WRITTEN EXERCISE 1:
Starting at the first line of the records and ending at the line that contains "class: Insecta", write those lines out again with "phylum" swapped for "division" and everything else left unchanged.

DOCUMENT PASSAGE:
Robust, manufacturer-independent RGB lighting control for Linux — no Windows required.

License: MIT Platform Python Built on OpenRGB

RGB Linux Controller is a thin, well-tested layer on top of the OpenRGB project. It detects your RGB hardware, addresses each device by category instead of a fragile hard-coded index, and applies colors and effects from a single command — either through the OpenRGB SDK server (preferred) or by falling back to the openrgb binary.

Originally built to tame Corsair RGB memory, AIGO fans and Gigabyte motherboards on Linux Mint, it now works with any OpenRGB-compatible device.


Features

  • SDK-first, CLI-fallback — talks to openrgb --server via the official openrgb-python SDK, and transparently falls back to the openrgb binary when no server is running.
  • Category-based targeting — apply a color to all devices or only to memory, motherboard, cooler, gpu, keyboard or mouse. No more guessing device numbers.
  • Named & hex colorsred, blue, purple, … or any #RRGGBB code, validated before anything touches the hardware.
  • Effects — Static, Breathing, Rainbow Wave, Color Pulse, Color Shift (whatever your device exposes).
  • Actually tested — a real unit-test suite (pytest) covers color parsing, device detection, orchestration and the CLI, with hardware fully mocked.
  • One-command installer — resolves the ACPI SMBus conflict, installs OpenRGB, sets udev permissions and registers a rgb-controller command.

Supported Hardware

Tested by the maintainer

  • Memory: Corsair Vengeance RGB Pro DDR4 (I²C 0x5A / 0x5B)
  • Fans: AIGO RGB fans (via the motherboard controller)
  • Motherboards: Gigabyte B550M AORUS ELITE

Should work (community / OpenRGB-compatible)

Any device supported by OpenRGB — most Corsair, ASUS Aura, MSI Mystic Light and Gigabyte RGB gear. See docs/HARDWARE_GUIDE.md. Got hardware not listed? Open a hardware report.

How AIGO fans work here: AIGO fans (AR12, DR12, Aurora, …) have no software controller of their own. They plug into a small hub whose output is a standard 5V 3-pin ARGB (WS2812x) cable that goes to your motherboard's ARGB header. So OpenRGB controls them through the motherboard RGB chip (ITE/Nuvoton) — they appear as the motherboard controller, not as an "AIGO" device. To light them correctly in Direct mode, set the LED count with rgb-controller --leds N --kind motherboard.

Installation

Quick install (Ubuntu / Mint / Pop!_OS)

git clone https://github.com/philling-dev/rgb-linux-controller.git
cd rgb-linux-controller
sudo ./install.sh
sudo reboot   # required once, so the ACPI/GRUB change takes effect

The installer:

  • installs OpenRGB, i2c-tools, liquidctl and the Python package
  • adds acpi_enforce_resources=lax to GRUB (backs up your config first)
  • writes udev rules so RGB devices are reachable without root where possible
  • enables an openrgb --server systemd service and installs the rgb-controller command

Note: a reboot is required once after the first install so the kernel picks up the ACPI parameter needed to detect RGB memory.

DATASET EXCERPTS:
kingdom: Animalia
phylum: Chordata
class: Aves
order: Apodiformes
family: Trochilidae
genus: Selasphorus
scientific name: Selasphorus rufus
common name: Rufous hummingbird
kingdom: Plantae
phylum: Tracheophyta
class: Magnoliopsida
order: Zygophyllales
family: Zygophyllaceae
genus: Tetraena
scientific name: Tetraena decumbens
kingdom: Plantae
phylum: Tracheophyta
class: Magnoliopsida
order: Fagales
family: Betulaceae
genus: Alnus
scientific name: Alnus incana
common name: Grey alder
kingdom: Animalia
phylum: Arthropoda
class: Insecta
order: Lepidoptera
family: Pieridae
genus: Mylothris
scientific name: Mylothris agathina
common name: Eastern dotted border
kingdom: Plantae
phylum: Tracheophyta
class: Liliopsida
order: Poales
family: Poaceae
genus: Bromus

WRITTEN EXERCISE 2:
Answer these questions about the RGB Linux Controller text:
(a) Under what license is the project released?
(b) Which motherboard is listed as tested by the maintainer?
(c) What setting does the installer add to GRUB?

RESULT 1:
kingdom: Animalia
division: Chordata
class: Aves
order: Apodiformes
family: Trochilidae
genus: Selasphorus
scientific name: Selasphorus rufus
common name: Rufous hummingbird
kingdom: Plantae
division: Tracheophyta
class: Magnoliopsida
order: Zygophyllales
family: Zygophyllaceae
genus: Tetraena
scientific name: Tetraena decumbens
kingdom: Plantae
division: Tracheophyta
class: Magnoliopsida
order: Fagales
family: Betulaceae
genus: Alnus
scientific name: Alnus incana
common name: Grey alder
kingdom: Animalia
division: Arthropoda
class: Insecta

RESULT 2:
(a) MIT
(b) Gigabyte B550M AORUS ELITE
(c) acpi_enforce_resources=lax